## EXERCISE BRIEF
If a line includes "knee", copy it out of the entries.

[Bounding boxes with keypoints]
-=-=-
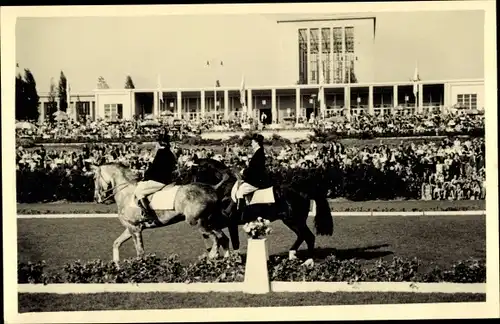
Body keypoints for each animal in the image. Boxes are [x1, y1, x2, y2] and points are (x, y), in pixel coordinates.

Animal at [186, 158, 334, 260]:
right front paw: (215, 252)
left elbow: (233, 240)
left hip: (294, 220)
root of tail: (302, 189)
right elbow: (208, 232)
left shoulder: (230, 222)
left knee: (308, 237)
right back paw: (293, 255)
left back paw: (307, 261)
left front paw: (232, 258)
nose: (191, 192)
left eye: (196, 173)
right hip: (293, 221)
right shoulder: (219, 221)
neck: (224, 191)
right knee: (303, 236)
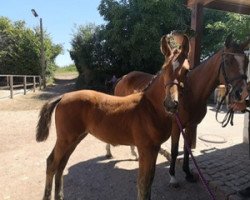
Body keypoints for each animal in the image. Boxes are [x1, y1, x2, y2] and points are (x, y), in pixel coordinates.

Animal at [112, 34, 250, 186]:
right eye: (227, 61)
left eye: (247, 62)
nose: (242, 93)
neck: (191, 94)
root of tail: (124, 77)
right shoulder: (175, 126)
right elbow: (174, 150)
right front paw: (173, 176)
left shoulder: (191, 126)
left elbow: (187, 149)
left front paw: (188, 173)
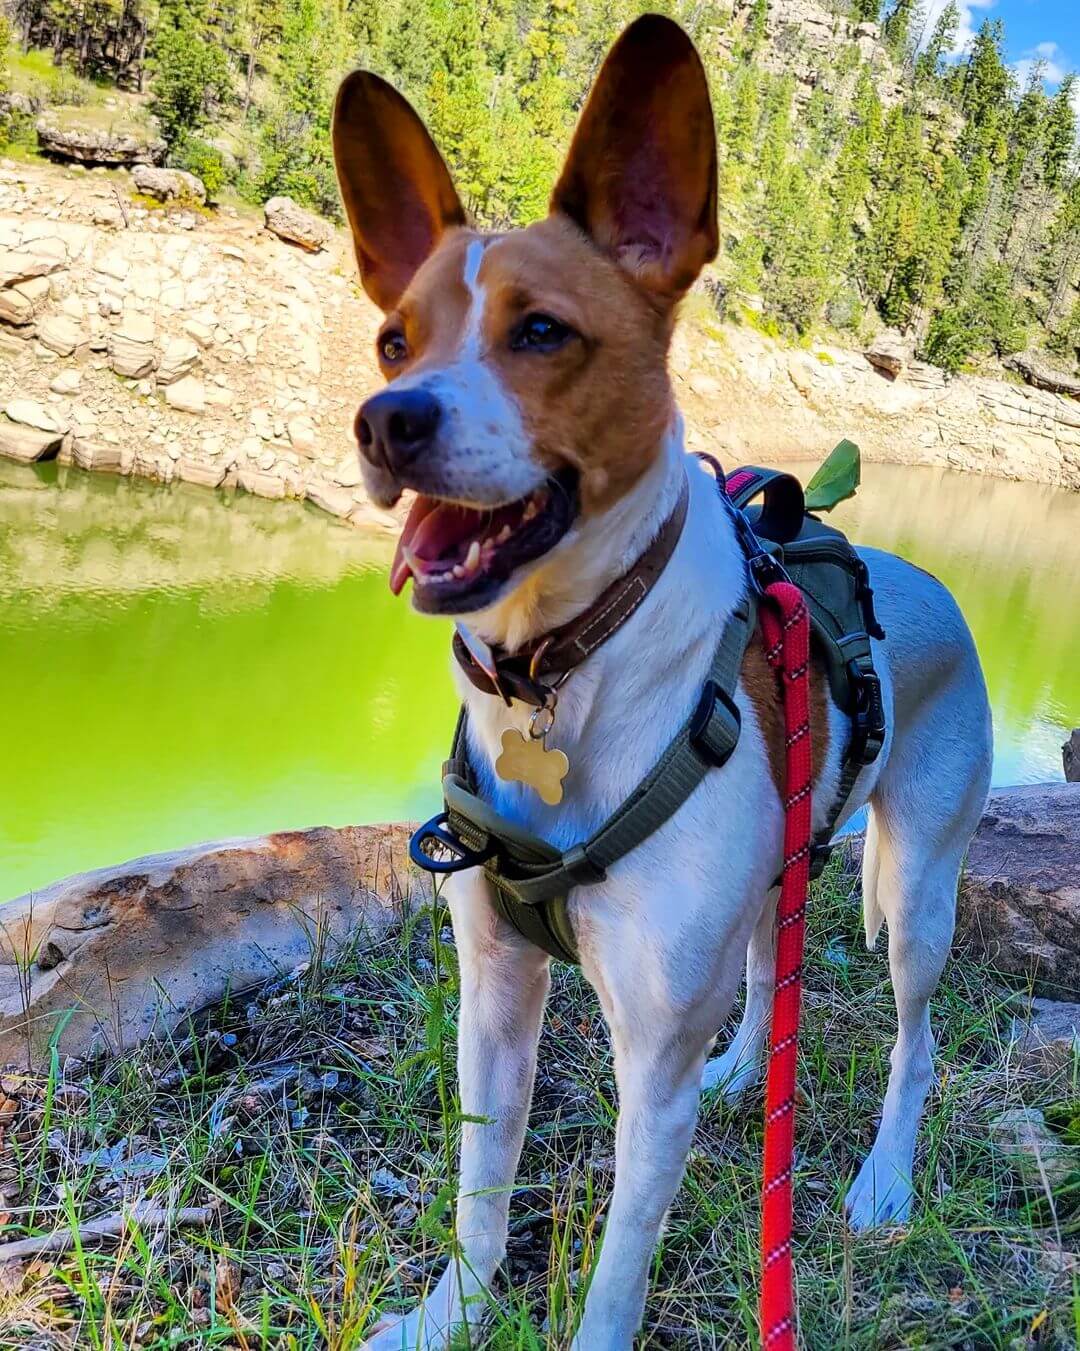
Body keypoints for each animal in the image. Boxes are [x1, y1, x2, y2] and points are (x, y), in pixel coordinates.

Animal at [333, 13, 994, 1351]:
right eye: (393, 340)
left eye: (542, 332)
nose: (387, 418)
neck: (563, 674)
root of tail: (932, 584)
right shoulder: (495, 993)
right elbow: (481, 1186)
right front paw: (451, 1313)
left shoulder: (647, 1062)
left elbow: (619, 1262)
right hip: (783, 857)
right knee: (764, 967)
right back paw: (744, 1067)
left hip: (923, 891)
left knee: (915, 1036)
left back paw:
-=-=-
## SOLUTION
left knee: (308, 237)
right knee: (303, 236)
right knee: (764, 967)
left knee: (915, 1036)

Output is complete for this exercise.